List every line of the data below that contains the string "skArc", copying each line in full. Case counts when matching.

= = = =

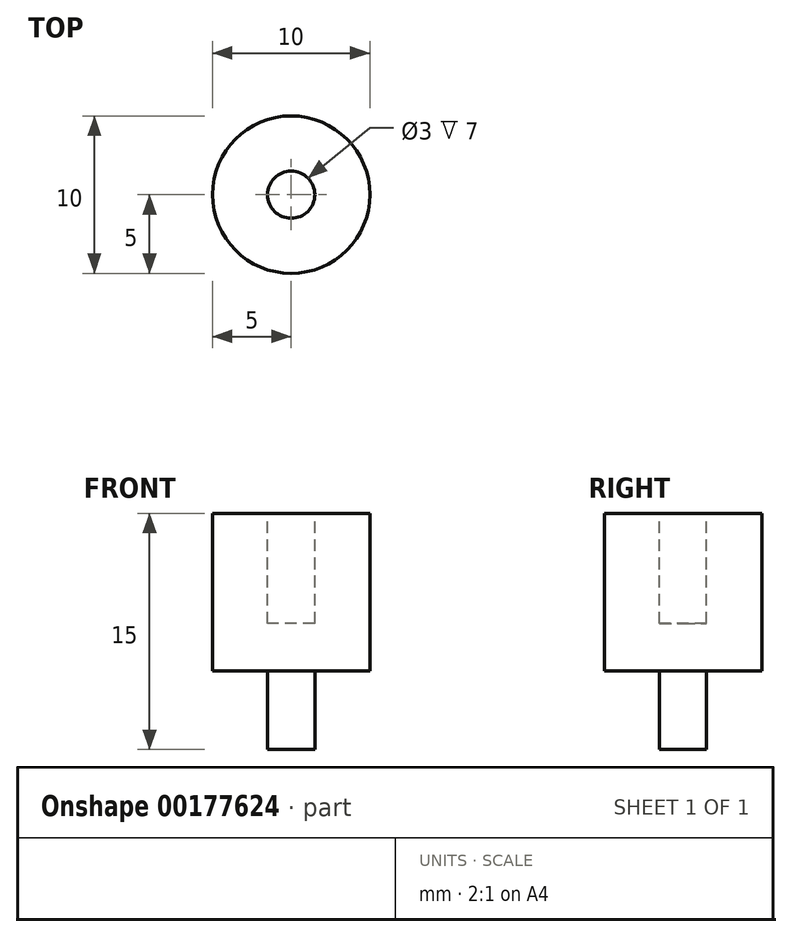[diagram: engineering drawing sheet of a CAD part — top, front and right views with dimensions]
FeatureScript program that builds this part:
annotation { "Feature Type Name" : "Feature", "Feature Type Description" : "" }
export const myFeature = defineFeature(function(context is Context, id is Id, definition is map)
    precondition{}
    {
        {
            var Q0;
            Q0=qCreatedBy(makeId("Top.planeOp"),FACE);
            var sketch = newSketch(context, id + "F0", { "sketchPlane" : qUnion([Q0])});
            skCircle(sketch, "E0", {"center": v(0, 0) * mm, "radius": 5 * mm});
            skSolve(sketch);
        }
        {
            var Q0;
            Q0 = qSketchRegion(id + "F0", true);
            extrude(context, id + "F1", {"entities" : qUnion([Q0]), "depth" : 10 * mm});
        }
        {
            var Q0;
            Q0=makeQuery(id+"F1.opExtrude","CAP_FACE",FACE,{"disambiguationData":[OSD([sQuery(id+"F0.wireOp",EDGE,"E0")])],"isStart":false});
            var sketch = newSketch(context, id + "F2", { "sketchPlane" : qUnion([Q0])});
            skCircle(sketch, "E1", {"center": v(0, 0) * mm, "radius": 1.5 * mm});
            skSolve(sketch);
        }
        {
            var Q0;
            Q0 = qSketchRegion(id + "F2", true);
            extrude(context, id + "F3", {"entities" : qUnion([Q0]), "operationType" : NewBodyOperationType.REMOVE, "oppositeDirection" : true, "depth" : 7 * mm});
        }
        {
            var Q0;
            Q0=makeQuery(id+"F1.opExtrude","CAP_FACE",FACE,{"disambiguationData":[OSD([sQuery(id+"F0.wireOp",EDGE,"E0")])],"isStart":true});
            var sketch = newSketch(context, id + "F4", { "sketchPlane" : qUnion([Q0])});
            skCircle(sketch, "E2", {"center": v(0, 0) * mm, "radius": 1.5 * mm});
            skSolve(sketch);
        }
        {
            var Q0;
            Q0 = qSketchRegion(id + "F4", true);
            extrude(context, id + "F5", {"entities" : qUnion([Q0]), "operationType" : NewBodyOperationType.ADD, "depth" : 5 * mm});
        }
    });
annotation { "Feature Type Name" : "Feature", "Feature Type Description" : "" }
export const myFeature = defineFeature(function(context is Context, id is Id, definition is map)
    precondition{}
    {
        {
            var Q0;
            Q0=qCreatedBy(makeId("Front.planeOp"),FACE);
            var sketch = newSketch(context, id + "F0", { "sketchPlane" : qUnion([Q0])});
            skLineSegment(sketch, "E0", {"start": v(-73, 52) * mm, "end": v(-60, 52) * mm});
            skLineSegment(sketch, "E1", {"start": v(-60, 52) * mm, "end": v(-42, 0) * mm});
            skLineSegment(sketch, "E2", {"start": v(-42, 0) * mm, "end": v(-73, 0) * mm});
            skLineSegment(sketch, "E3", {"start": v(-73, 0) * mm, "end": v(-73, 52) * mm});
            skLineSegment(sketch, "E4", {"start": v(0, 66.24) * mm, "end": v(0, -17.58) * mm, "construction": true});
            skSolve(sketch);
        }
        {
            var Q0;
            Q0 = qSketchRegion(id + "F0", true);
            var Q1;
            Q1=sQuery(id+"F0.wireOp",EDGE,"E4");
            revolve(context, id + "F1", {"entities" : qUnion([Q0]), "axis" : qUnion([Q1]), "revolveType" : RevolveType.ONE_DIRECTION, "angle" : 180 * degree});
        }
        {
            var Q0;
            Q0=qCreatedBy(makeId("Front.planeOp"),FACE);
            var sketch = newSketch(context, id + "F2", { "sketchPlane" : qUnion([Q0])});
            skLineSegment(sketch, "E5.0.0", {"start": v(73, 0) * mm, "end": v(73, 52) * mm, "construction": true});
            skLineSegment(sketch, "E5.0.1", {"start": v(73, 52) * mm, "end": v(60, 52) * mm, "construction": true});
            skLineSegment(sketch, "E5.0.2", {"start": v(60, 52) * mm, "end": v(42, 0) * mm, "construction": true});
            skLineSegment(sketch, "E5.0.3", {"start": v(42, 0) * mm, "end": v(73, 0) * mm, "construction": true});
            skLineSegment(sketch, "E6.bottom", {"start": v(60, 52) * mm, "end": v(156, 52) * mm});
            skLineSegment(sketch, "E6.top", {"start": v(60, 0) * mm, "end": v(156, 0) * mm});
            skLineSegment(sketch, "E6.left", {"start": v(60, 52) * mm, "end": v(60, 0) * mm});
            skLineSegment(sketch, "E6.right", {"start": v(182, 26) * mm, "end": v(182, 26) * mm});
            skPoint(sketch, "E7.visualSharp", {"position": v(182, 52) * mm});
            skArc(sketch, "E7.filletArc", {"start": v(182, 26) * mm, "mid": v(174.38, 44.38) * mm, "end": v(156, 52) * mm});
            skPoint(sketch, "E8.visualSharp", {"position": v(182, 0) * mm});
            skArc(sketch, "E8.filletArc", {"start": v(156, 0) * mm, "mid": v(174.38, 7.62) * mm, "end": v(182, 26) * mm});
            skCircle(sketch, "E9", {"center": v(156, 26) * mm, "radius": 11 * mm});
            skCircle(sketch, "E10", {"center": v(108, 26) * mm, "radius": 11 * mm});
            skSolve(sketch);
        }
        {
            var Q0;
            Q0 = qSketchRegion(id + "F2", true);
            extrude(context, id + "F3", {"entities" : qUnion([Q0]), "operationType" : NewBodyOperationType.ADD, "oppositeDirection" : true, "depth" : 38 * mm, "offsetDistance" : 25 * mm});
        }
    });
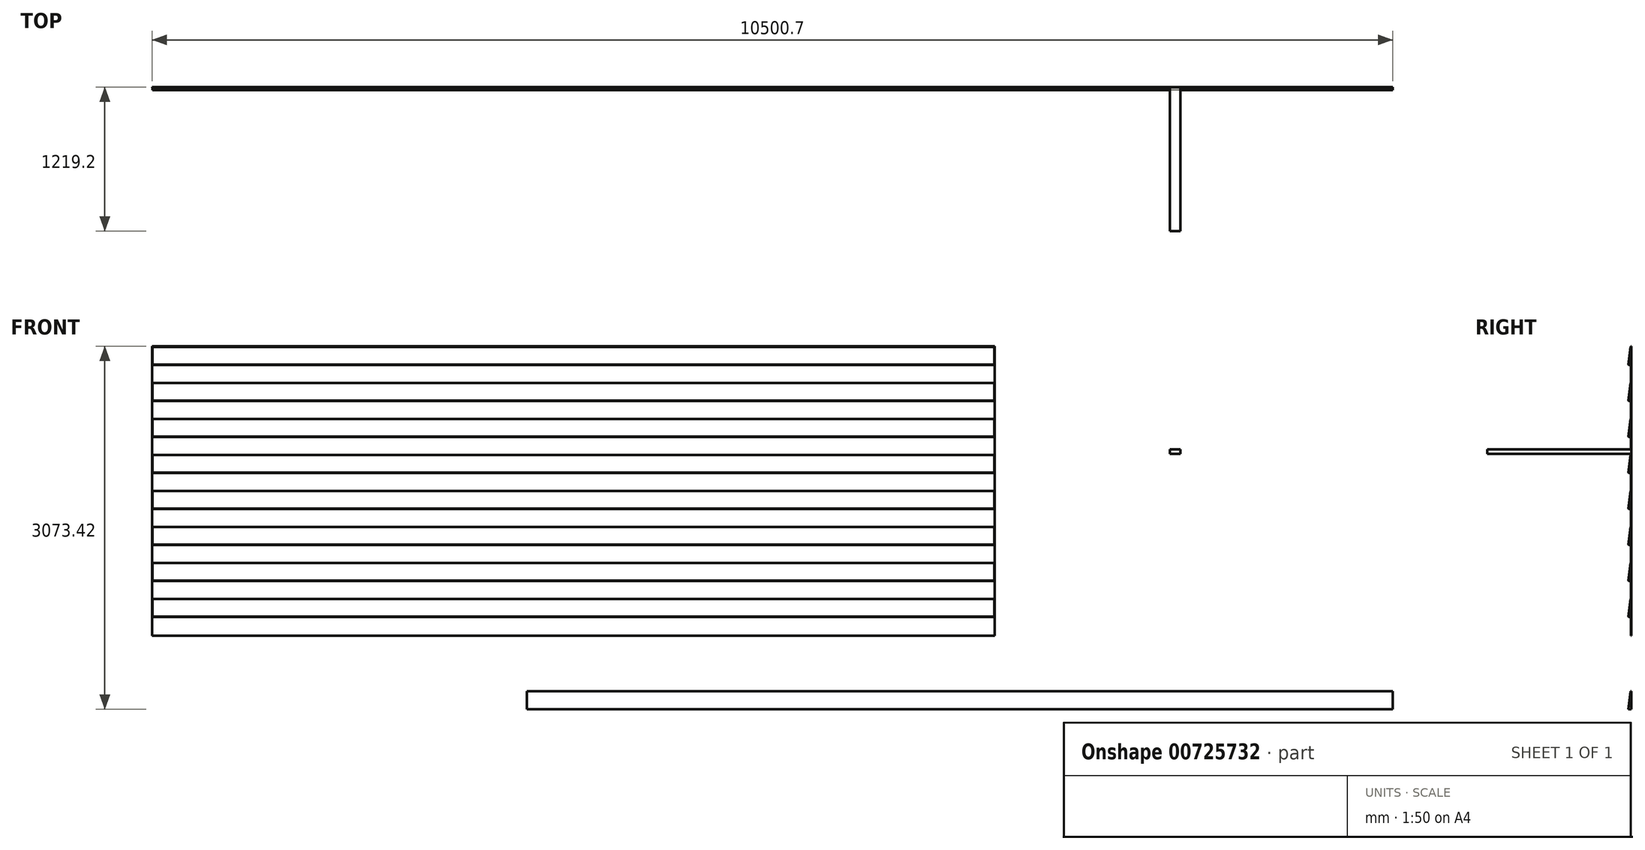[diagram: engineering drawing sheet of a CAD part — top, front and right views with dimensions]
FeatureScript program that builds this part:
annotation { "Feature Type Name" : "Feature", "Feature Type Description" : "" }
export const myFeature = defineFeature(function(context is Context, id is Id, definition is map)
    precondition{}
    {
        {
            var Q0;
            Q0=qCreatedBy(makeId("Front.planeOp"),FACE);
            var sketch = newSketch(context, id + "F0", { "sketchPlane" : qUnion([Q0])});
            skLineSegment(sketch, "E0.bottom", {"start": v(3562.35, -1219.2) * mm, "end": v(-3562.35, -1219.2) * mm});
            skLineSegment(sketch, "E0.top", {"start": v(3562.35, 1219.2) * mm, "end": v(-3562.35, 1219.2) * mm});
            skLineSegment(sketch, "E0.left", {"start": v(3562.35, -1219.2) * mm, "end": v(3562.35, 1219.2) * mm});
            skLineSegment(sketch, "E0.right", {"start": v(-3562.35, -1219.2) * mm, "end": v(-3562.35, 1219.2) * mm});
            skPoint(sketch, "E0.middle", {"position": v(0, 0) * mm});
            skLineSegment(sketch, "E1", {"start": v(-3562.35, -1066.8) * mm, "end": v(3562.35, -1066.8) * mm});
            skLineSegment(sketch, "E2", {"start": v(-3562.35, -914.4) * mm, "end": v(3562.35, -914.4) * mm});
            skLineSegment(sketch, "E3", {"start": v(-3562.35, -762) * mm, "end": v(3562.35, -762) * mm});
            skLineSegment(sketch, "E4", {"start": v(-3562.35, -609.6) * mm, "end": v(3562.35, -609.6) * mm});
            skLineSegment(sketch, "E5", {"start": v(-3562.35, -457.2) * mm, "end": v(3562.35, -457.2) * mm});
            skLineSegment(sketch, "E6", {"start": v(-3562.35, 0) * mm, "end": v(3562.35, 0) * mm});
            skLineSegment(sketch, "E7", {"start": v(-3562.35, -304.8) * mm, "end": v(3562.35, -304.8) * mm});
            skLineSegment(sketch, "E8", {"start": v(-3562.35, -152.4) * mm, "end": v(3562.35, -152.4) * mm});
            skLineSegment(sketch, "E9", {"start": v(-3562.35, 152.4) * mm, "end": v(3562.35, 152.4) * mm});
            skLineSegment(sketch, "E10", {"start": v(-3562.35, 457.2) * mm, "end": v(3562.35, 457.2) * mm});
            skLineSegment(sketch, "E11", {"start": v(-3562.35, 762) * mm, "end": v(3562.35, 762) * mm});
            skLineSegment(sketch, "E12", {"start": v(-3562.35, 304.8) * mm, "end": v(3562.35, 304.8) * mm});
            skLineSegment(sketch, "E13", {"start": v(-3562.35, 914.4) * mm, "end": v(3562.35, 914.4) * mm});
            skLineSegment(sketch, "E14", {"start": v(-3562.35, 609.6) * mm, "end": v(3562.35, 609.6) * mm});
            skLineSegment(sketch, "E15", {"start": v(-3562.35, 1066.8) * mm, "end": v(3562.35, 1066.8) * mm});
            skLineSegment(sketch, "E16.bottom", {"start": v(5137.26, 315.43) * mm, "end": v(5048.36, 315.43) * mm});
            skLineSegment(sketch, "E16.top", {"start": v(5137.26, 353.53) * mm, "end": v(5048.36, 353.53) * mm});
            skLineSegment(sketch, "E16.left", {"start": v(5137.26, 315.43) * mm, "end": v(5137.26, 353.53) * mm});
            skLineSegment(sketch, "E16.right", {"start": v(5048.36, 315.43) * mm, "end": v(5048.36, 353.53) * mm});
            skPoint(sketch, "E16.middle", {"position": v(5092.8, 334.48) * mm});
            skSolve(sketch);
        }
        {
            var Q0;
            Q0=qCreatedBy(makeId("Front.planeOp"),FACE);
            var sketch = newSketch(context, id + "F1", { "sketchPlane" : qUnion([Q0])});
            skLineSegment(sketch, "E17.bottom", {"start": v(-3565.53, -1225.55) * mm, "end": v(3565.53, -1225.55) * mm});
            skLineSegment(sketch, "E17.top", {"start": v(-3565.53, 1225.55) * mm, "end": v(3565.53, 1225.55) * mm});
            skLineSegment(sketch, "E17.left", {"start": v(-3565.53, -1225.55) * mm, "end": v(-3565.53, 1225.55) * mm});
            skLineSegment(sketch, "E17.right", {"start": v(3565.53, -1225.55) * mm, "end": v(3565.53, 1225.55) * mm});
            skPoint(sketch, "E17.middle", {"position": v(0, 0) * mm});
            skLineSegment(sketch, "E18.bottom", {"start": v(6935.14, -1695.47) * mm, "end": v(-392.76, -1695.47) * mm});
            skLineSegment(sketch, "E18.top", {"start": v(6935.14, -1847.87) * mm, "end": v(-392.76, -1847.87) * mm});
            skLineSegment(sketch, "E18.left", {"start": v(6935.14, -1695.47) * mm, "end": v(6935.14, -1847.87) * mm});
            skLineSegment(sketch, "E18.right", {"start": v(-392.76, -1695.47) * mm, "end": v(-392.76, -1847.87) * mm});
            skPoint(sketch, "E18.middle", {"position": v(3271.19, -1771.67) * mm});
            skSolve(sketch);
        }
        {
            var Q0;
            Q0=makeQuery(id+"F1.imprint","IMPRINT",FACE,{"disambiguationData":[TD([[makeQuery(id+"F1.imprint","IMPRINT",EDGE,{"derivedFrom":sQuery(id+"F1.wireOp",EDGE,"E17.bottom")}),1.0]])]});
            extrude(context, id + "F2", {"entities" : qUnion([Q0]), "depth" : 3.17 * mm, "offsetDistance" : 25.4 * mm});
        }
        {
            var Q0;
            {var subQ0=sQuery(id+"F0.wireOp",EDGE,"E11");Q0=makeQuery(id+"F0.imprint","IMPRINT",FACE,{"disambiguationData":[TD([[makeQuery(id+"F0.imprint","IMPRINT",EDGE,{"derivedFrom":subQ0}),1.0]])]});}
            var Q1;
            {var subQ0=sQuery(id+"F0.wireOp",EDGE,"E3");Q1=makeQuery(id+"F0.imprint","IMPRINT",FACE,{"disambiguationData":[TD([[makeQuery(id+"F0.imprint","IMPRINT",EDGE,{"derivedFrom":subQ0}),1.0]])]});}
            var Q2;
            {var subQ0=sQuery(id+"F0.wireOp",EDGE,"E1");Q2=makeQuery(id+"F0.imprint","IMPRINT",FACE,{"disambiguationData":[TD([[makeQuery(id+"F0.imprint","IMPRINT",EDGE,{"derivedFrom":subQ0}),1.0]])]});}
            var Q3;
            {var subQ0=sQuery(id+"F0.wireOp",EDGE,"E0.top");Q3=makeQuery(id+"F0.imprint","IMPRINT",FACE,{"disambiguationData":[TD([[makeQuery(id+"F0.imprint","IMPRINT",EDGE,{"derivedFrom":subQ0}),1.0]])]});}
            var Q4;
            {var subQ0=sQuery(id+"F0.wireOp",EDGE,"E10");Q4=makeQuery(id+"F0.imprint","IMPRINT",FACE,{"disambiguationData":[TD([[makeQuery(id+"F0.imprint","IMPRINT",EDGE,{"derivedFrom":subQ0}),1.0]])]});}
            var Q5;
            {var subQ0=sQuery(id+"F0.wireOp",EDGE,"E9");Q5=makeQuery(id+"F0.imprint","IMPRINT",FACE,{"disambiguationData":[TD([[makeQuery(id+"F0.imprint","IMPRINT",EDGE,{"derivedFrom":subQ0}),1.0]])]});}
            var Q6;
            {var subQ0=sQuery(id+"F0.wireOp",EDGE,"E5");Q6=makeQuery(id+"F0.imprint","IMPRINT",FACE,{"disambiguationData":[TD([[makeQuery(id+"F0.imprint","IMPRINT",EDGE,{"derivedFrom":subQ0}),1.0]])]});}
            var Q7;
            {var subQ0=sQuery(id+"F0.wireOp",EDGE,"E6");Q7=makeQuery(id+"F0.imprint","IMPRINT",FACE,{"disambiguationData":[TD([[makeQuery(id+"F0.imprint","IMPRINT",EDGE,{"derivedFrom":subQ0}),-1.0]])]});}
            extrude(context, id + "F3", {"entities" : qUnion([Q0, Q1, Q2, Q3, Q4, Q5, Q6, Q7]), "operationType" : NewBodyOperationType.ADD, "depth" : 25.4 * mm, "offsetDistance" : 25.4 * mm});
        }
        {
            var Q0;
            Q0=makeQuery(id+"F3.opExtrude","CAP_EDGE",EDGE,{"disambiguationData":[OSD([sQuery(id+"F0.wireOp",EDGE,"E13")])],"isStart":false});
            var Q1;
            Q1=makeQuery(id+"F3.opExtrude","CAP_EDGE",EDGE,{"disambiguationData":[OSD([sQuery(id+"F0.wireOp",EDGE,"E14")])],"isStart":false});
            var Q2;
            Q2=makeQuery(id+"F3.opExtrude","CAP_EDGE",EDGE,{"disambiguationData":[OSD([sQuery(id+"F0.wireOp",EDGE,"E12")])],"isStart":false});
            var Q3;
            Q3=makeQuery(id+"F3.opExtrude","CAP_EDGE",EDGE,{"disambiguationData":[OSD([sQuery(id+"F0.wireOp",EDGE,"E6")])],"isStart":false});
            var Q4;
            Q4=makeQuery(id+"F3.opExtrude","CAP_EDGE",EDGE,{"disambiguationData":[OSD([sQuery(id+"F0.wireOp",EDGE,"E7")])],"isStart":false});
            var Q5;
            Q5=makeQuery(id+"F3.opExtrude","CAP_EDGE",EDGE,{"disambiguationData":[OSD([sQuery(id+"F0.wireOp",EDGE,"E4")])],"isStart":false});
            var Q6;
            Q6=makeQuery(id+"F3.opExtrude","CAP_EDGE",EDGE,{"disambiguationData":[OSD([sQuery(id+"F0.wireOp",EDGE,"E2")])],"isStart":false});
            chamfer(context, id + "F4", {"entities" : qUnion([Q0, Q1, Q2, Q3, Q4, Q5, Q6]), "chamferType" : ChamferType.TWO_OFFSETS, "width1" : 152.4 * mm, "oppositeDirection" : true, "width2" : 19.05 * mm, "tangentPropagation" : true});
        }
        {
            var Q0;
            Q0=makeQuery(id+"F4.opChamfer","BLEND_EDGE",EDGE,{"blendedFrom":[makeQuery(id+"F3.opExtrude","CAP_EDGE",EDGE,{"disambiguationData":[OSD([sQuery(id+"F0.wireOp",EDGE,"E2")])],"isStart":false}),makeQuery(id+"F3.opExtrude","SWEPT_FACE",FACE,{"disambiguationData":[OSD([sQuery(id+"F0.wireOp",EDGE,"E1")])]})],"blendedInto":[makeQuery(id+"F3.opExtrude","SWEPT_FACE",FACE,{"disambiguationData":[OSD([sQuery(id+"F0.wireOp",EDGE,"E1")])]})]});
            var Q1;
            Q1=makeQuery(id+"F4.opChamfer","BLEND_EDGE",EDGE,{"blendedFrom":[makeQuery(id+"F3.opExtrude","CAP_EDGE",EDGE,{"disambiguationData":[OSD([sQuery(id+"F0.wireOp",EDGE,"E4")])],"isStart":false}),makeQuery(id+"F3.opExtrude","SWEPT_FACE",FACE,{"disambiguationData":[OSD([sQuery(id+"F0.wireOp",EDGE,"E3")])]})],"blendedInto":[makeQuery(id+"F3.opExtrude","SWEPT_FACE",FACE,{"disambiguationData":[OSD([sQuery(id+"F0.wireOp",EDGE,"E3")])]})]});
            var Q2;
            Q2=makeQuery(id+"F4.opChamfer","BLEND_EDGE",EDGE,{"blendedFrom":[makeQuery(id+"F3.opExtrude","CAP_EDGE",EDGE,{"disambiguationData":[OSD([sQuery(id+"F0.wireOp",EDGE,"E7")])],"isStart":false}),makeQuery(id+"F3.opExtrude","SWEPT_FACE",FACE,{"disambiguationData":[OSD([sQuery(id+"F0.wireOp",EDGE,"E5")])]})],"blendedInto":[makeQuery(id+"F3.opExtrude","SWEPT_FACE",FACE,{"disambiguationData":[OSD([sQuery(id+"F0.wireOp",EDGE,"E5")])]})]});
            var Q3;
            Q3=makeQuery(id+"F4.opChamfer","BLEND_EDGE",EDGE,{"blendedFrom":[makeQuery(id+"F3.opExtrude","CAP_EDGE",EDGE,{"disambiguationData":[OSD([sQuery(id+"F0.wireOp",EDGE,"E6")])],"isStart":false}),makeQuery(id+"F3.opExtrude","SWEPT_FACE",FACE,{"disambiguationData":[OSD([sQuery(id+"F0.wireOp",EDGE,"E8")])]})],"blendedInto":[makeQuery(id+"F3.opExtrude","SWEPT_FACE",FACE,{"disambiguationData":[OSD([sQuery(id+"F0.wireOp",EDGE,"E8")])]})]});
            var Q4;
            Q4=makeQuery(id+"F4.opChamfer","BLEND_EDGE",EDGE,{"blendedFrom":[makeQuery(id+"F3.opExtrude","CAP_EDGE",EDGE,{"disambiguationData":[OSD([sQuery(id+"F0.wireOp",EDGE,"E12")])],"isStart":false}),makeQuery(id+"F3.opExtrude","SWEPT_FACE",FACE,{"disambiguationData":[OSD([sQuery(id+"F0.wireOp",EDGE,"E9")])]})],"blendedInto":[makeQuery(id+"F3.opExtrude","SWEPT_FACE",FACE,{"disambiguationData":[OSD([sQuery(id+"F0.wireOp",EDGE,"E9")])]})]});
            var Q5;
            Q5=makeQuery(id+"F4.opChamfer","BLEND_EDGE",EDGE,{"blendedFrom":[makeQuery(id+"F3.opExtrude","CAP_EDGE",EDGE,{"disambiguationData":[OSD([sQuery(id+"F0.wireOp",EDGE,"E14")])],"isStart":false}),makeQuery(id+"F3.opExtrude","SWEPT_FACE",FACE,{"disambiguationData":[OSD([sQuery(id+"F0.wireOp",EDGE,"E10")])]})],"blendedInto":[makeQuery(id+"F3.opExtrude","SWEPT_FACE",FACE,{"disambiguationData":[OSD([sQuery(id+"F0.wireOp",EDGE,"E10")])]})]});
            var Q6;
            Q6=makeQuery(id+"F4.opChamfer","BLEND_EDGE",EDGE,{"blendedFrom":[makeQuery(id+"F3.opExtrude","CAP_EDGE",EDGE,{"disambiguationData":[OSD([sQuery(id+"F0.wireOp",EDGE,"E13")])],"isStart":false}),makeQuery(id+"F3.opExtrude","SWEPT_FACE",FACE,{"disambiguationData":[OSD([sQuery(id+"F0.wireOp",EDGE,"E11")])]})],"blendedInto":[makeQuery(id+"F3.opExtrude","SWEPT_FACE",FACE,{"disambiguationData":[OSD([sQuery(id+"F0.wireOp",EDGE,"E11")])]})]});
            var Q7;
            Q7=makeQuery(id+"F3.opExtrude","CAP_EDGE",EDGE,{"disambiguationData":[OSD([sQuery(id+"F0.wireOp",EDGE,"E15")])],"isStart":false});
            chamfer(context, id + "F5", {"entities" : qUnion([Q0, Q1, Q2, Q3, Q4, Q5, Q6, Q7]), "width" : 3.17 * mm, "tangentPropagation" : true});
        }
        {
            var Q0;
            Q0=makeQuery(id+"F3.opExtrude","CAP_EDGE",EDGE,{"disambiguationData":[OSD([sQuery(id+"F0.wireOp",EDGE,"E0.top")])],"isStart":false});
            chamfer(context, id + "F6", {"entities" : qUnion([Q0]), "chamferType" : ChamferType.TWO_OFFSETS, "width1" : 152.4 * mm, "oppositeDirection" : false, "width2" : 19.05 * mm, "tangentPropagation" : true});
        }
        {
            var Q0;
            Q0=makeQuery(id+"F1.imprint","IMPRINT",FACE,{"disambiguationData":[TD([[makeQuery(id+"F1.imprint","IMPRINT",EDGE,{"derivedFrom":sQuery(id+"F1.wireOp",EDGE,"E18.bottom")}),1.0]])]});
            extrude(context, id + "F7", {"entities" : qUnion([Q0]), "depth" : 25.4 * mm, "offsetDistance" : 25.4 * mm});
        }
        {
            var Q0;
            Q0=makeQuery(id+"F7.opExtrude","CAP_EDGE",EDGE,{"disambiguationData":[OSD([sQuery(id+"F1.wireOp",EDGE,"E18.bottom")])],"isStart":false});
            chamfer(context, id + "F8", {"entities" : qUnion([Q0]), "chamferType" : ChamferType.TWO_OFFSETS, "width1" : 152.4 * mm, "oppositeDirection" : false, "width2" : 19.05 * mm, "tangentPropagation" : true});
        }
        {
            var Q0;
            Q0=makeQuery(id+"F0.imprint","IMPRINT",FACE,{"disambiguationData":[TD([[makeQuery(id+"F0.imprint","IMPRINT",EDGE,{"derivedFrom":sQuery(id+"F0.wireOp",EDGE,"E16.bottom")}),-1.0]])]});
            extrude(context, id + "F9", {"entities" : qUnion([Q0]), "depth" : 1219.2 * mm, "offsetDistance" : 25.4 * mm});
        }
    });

= = = =

* [Answer to the task]:
            skArc(sketch, "E7.filletArc", {"start": v(182, 26) * mm, "mid": v(174.38, 44.38) * mm, "end": v(156, 52) * mm});
            skArc(sketch, "E8.filletArc", {"start": v(156, 0) * mm, "mid": v(174.38, 7.62) * mm, "end": v(182, 26) * mm});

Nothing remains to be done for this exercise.